The National Association for the Advancement of Orthotics and Prosthetics (NAAOP) released a new webcast about prior authorization and news from the U.S. Department of Veterans Affairs. A summary follows:
NAAOP General Counsel Peter Thomas, JD, said NAAOP is currently working-along with the O&P Alliance-to draft a comprehensive response to the Centers for Medicare & Medicaid (CMS) proposed rule, “Medicare Program; Prior Authorization Process for Certain Durable Medical Equipment, Prosthetics, Orthotics, and Supplies (DMEPOS) Items.” Comments to CMS are due by July 28, and NAAOP encourages its members to submit comments consistent with NAAOP’s position. (A draft response will be posted on the NAAOP website by July 15.)
Under the proposed rule on prior authorization for, among other things, certain lower-limb prostheses, the O&P provider obtains a “provisional affirmation” prior authorization decision and then proceeds to provide the services and bill the Medicare program, Thomas said. If CMS denies the prior authorization request, the supplier may not appeal the determination but may resubmit the prior authorization request multiple times. If a supplier submits a final claim without obtaining prior authorization, the claim will be denied and the supplier may then appeal the decision to an Administrative Law Judge (ALJ), which could take years to resolve. CMS states in the proposed rule that it will make “reasonable efforts” to communicate its prior authorization decision within a standard timeframe depending on whether the request is an initial request, a resubmitted request, or a request for expedited review. CMS cites a U.S. Department of Health and Human Services (HHS) Office of Inspector General (OIG) report as a reason for including in the proposed rule certain lower-limb prostheses that have an average payment threshold of $1,000 or more. However, this OIG report is significantly flawed, Thomas said, and in NAAOP’s view, overstates the risk of overutilization of lower-limb prostheses.
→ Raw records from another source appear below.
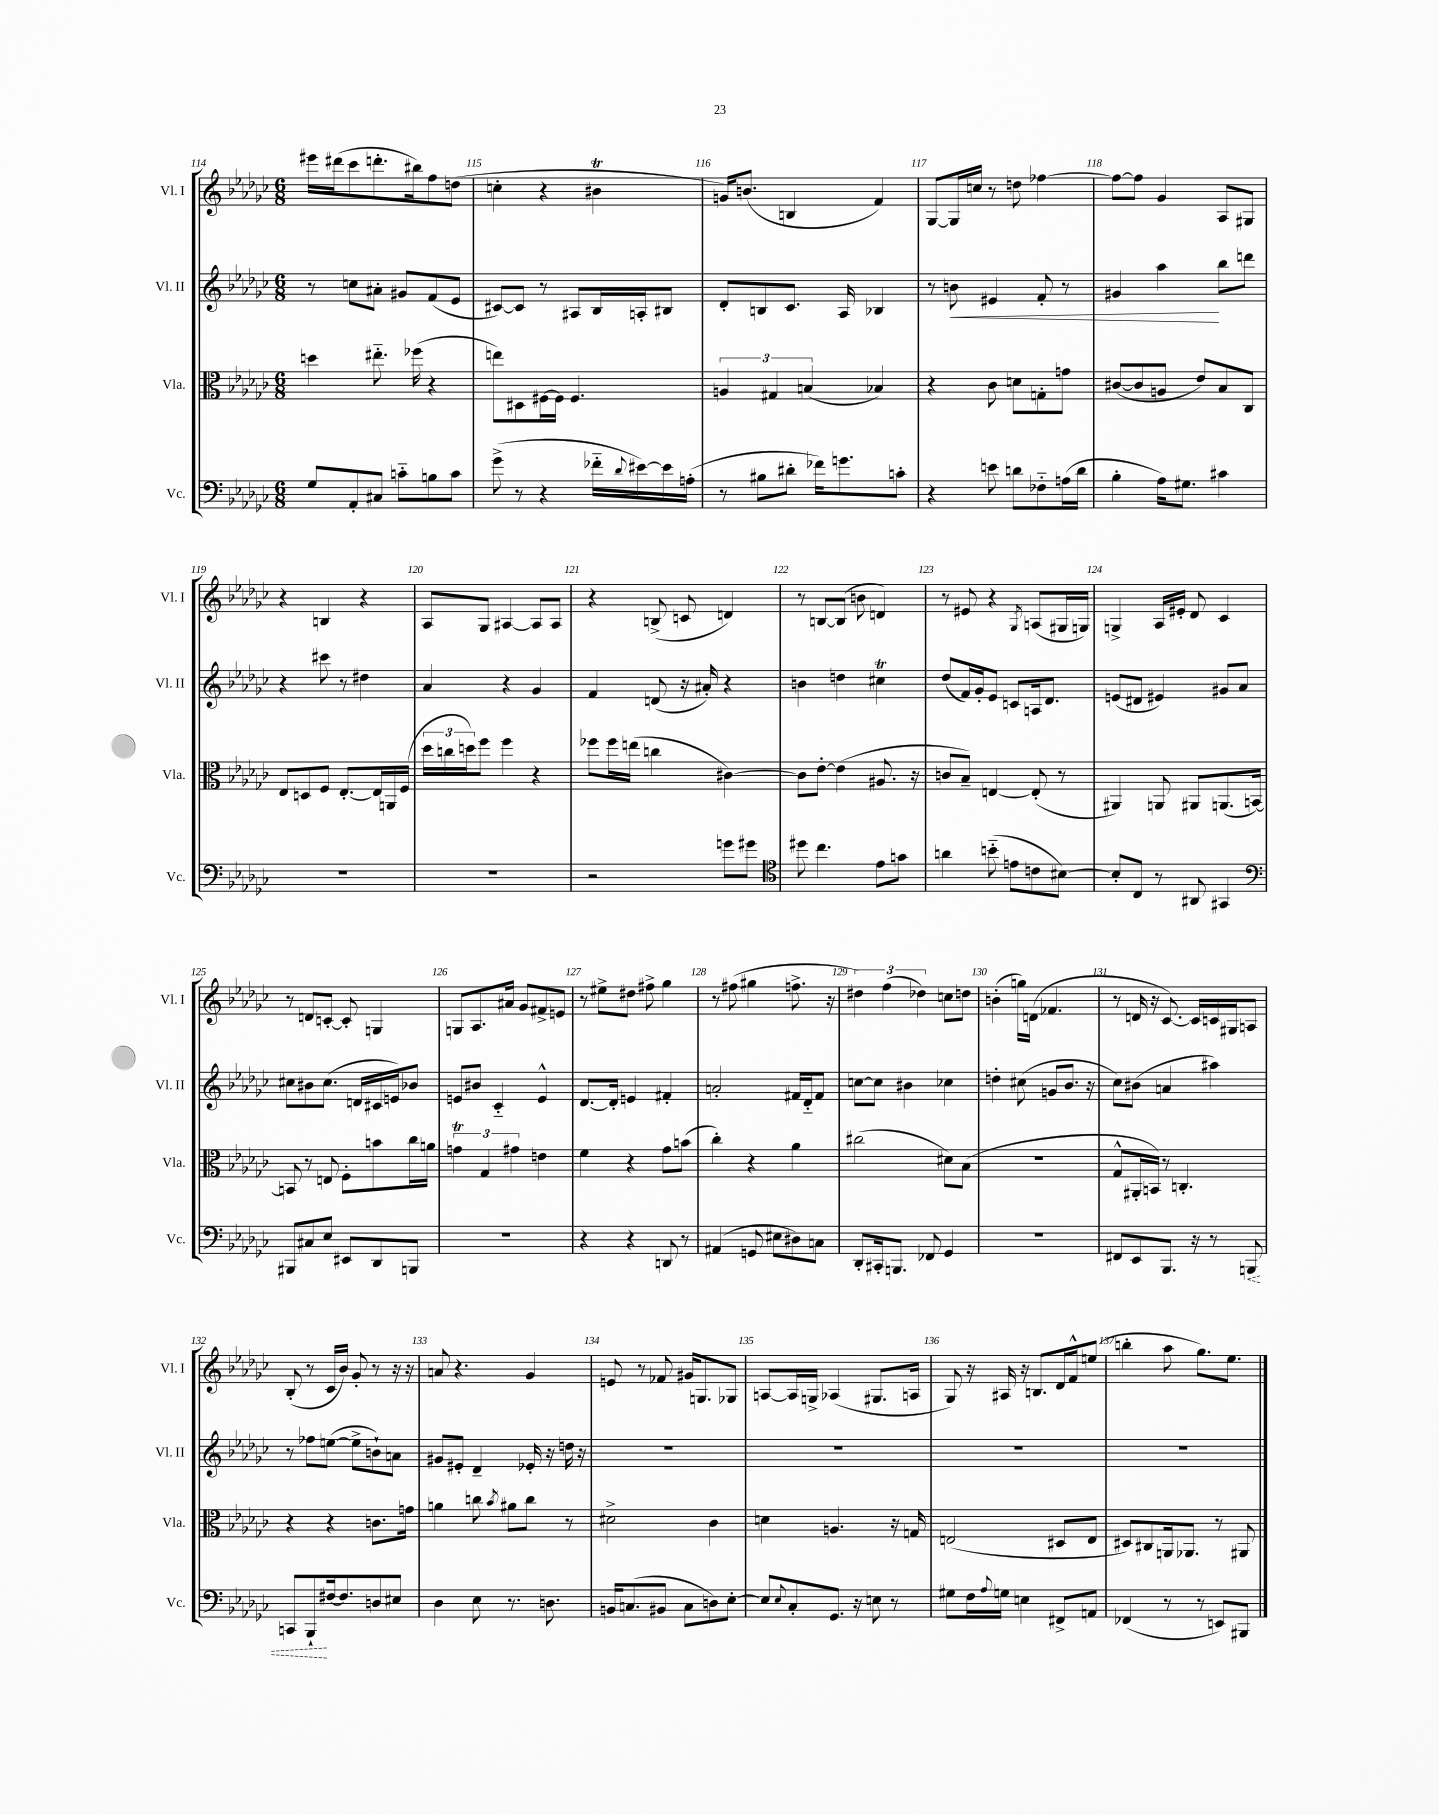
<<
\new StaffGroup <<
\new Staff = "s0" \with { instrumentName = "Vl. I" shortInstrumentName = "Vl. I" } {
    \clef treble \key ges \major \numericTimeSignature \time 6/8
    eis'''16 dis'''16( ces'''8 d'''8.-. bis''16) f''8 d''8( |
    c''4-. r4 bis'4\trill |
    g'16) b'8.( b4 f'4) |
    ges8~ ges16 c''16 r8 d''8 fes''4~ |
    fes''8~ fes''8 ges'4 aes8 gis8 |
    r4 b4 r4 |
    aes8 ges8 ais4~ ais8 ais8 |
    r4 b8->( c'8 d'4) |
    r8 b8~ b8( b'8 d'4) |
    r8 eis'8 r4 \acciaccatura { ges8 } a8( gis16 g16) |
    g4-> aes16 eis'16-. des'8 ces'4 |
    r8 d'8 c'8~-. c'8-. g4 |
    g8 aes8. ais'16 ges'8 fis'8-> e'8 |
    r8 eis''8-> dis''8 fis''8-> ges''4 |
    r8 fis''8( gis''4 f''8.-> r16 |
    \tuplet 3/2 { dis''4) f''4( des''4) } c''8 d''8 |
    b'4-.( g''16) d'16( fes'4. |
    r8 d'16 r16 ces'8.~) ces'16 c'16 gis16 a8 |
    bes8-.( r8 ces'16 bes'16) ges'8-. r8 r16 r16 |
    a'8 r4. ges'4 |
    e'8 r8 fes'8 gis'16 g8. ges8 |
    a8~ a16 g16-> aes4( gis8. a16 |
    ges8) r16 ais16 r16 b8. des'16 f'16-^ e''8( |
    b''4-. aes''8 ges''8.) ees''8. \bar "|." |
}
\new Staff = "s1" \with { instrumentName = "Vl. II" shortInstrumentName = "Vl. II" } {
    \clef treble \key ges \major \numericTimeSignature \time 6/8
    r8 c''8 ais'8-. gis'8 f'8( ees'8 |
    cis'8~) cis'8 r8 ais8 bes16 a16-. bis8 |
    des'8-. b8 ces'8. aes16 bes4 |
    r8 b'8\< eis'4 f'8-. r8 |
    gis'4 aes''4\! bes''8 d'''8 |
    r4 cis'''8 r8 dis''4 |
    aes'4 r4 ges'4 |
    f'4 d'8( r16 ais'16-.) r4 |
    b'4 d''4 cis''4\trill |
    des''8( f'16) ges'16-. ees'8 c'8 a16 des'8. |
    e'8( dis'8 eis'4) gis'8 aes'8 |
    cis''8 bis'8 cis''8.( d'16 cis'16 e'16) bes'8 |
    e'8 bis'8 ces'4-_ e'4-^ |
    des'8.~ des'16-. e'4 fis'4-. |
    a'2-. fis'16 des'16-_ fis'8 |
    c''8~ c''8 bis'4 ces''4 |
    d''4-. cis''8( g'8 bes'8. r16 |
    ces''8) bis'8( a'4 ais''4) |
    r8 fes''8 e''8~( e''8-> b'8-!) a'8 |
    gis'8 eis'8-. des'4-- ees'16-. r16 d''16 r16 |
    R2. |
    R2. |
    R2. |
    R2. \bar "|." |
}
\new Staff = "s2" \with { instrumentName = "Vla." shortInstrumentName = "Vla." } {
    \clef alto \key ges \major \numericTimeSignature \time 6/8
    d''4 eis''8.-_ fes''16( r4 |
    e''8) dis8 fis16~ fis16 fis4. |
    \tuplet 3/2 { a4 gis4 b4( } bes4) |
    r4 ces'8 d'8 g8-. g'8 |
    cis'8~( cis'8 a8 ees'8) bes8 ces8 |
    ees8 d8 f8 ees8.~-. ees16 a,16 f16( |
    \tuplet 3/2 { des''16 c''16 d''16) } f''8 f''4 r4 |
    fes''8 fes''16 e''16( c''4 cis'4~) |
    cis'8 ees'8~-. ees'4( ais8. r16 |
    c'8 bes8--) e4~ e8-.( r8 |
    ais,4) a,8 ais,8 a,8.( b,16~) |
    b,8 r8 e8 f8-. b'8 ces''16 a'16 |
    \tuplet 3/2 { g'4\trill ges4 gis'4 } e'4 |
    f'4 r4 ges'8 b'8( |
    ces''4-.) r4 aes'4 |
    cis''2( dis'8) bes8( |
    R2. |
    ges8-^ ais,16-. b,16) r8 c4.-. |
    r4 r4 c'8. g'16 |
    a'4 c''8 \acciaccatura { bes'8 } ais'8 c''8 r8 |
    dis'2-> ces'4 |
    d'4 a4. r16 g16 |
    e2( dis8 e8 |
    dis8) cis8 a,16 aes,8. r8 ais,8 \bar "|." |
}
\new Staff = "s3" \with { instrumentName = "Vc." shortInstrumentName = "Vc." } {
    \clef bass \key ges \major \numericTimeSignature \time 6/8
    ges8 aes,8-. cis8 c'8-_ b8 c'8 |
    ges'8->( r8 r4 fes'16-_ \appoggiatura { des'8 } eis'16~) eis'16 a16-.( |
    r8 bis8 dis'8-. fes'16) g'8. c'8-. |
    r4 e'8 d'8 fes8-_ a16( d'16 |
    bes4-. aes16) gis8. cis'4 |
    R2. |
    R2. |
    r2 g'8 gis'8 |
    \clef tenor dis''8 ces''4. ees'8 g'8 |
    a'4 b'8-_( e'8 c'8 bis8~) |
    bis8-. ces8 r8 ais,8 gis,4 |
    \clef bass bis,,8 cis8 ees8 eis,8 des,8 b,,8 |
    R2. |
    r4 r4 d,8 r8 |
    ais,4( g,8 eis8 dis8) c8 |
    des,8-. cis,16-. b,,8. fes,8 ges,4 |
    R2. |
    fis,8 ees,8 bes,,8. r16 r8 \once \override Hairpin.style = #'dashed-line b,,8\< |
    c,8 bes,,8-!\! fis16~ fis8. d8 eis8 |
    des4 ees8 r8. d8. |
    b,16 c8.( bis,8 c8 d8) ees8~-. |
    ees8 \appoggiatura { ees8 } ces8-. ges,8. r16 e8 r8 |
    gis8 f16 \appoggiatura { aes8 } g16 e4 fis,8-> a,8 |
    fes,4( r8 r8 e,8) bis,,8 \bar "|." |
}
>>
>>
\layout { \context { \Score currentBarNumber = #114 \override BarNumber.break-visibility = ##(#f #t #t) barNumberVisibility = #all-bar-numbers-visible } }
Nonetheless, Thomas said NAAOP has serious concerns with prior authorization and there is little in prior authorization that benefits patients directly. However, given aggressive Recovery Auditors and lengthy ALJ appeal delays, prior authorization for certain, limited prosthetic components may be the better option, assuming major safeguards are added to the final rule. For instance, once a prior authorization request has been approved, CMS should be obligated to pay that claim and should be barred from reopening the claim after the care has been provided to question whether the documentation supports medical necessity, Thomas said, adding that NAAOP also supports a demonstration project or pilot program to ensure that prior authorization of certain lower-limb prostheses does not compromise patient care. Finally, CMS must delineate in the final rule the specific types of documentation it expects in the prior authorization request.
NAAOP said it will continue to keep its members informed as it continues to draft and finalize comments to the proposed rule.
As for the VA, after the resignation of VA Secretary Shinseki, multiple hearings in both the House and Senate, and passage of VA reform bills in both houses of Congress, President Obama announced the nomination of a new Secretary of Veterans Affairs, Bob McDonald, the former CEO of Procter & Gamble, Cincinnati, Ohio, and a West Point, New York, graduate. As McDonald undergoes Senate advice and consent, a House-Senate conference committee is negotiating a compromise bill that would allow many veterans to opt for government-subsidized care outside the VA system, Thomas said. This is similar to one of the key provisions under H.R. 3408, the Injured and Amputee Veterans Bill of Rights, which clarifies that veterans have a right to choose an O&P practitioner of their choice.